(Items from a data source)
□ □ □

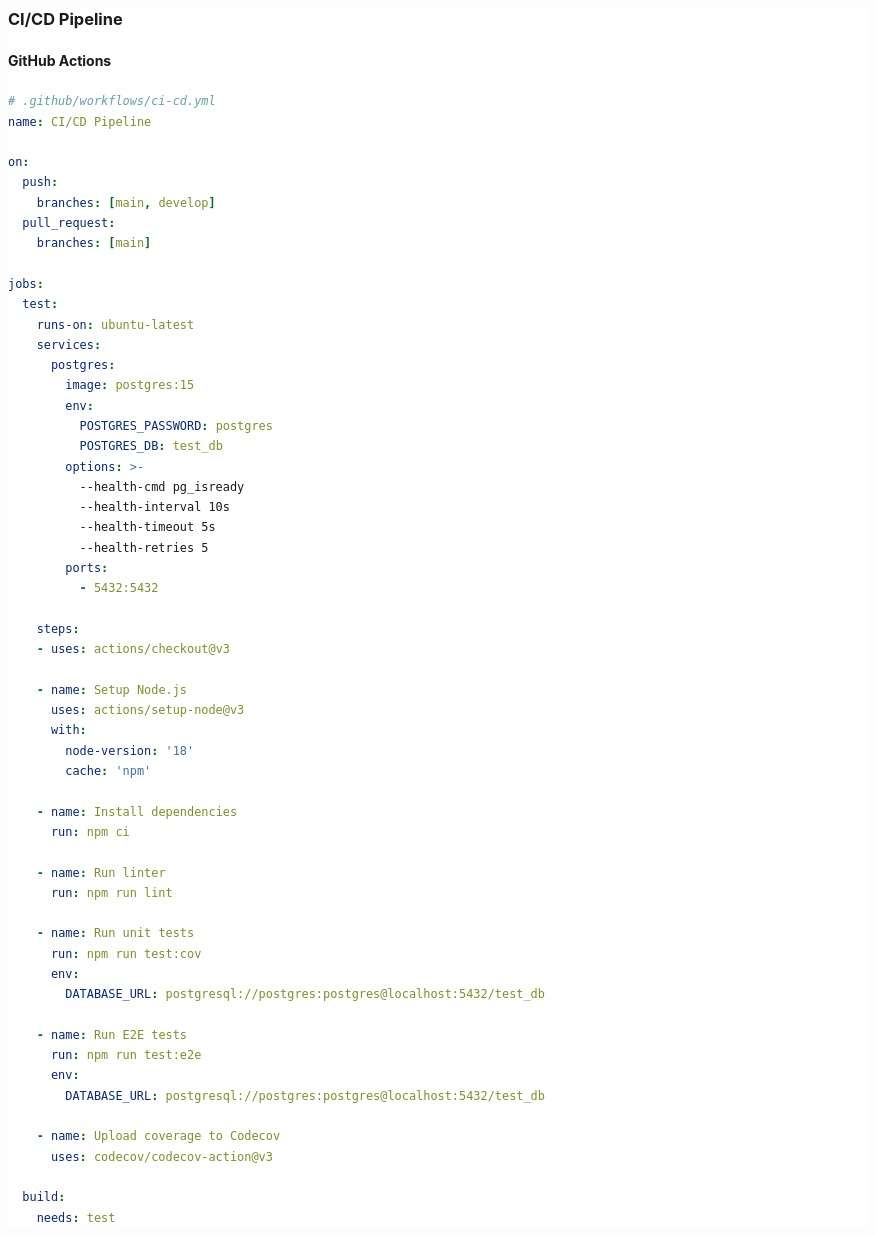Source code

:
 ```yaml
```

### CI/CD Pipeline

#### GitHub Actions

```yaml
# .github/workflows/ci-cd.yml
name: CI/CD Pipeline

on:
  push:
    branches: [main, develop]
  pull_request:
    branches: [main]

jobs:
  test:
    runs-on: ubuntu-latest
    services:
      postgres:
        image: postgres:15
        env:
          POSTGRES_PASSWORD: postgres
          POSTGRES_DB: test_db
        options: >-
          --health-cmd pg_isready
          --health-interval 10s
          --health-timeout 5s
          --health-retries 5
        ports:
          - 5432:5432

    steps:
    - uses: actions/checkout@v3
    
    - name: Setup Node.js
      uses: actions/setup-node@v3
      with:
        node-version: '18'
        cache: 'npm'
    
    - name: Install dependencies
      run: npm ci
    
    - name: Run linter
      run: npm run lint
    
    - name: Run unit tests
      run: npm run test:cov
      env:
        DATABASE_URL: postgresql://postgres:postgres@localhost:5432/test_db
    
    - name: Run E2E tests
      run: npm run test:e2e
      env:
        DATABASE_URL: postgresql://postgres:postgres@localhost:5432/test_db
    
    - name: Upload coverage to Codecov
      uses: codecov/codecov-action@v3

  build:
    needs: test
```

□ □ □

Scan the data above and copy each line containing the word "tests".

__RESPONSE AREA__
    - name: Run unit tests
    - name: Run E2E tests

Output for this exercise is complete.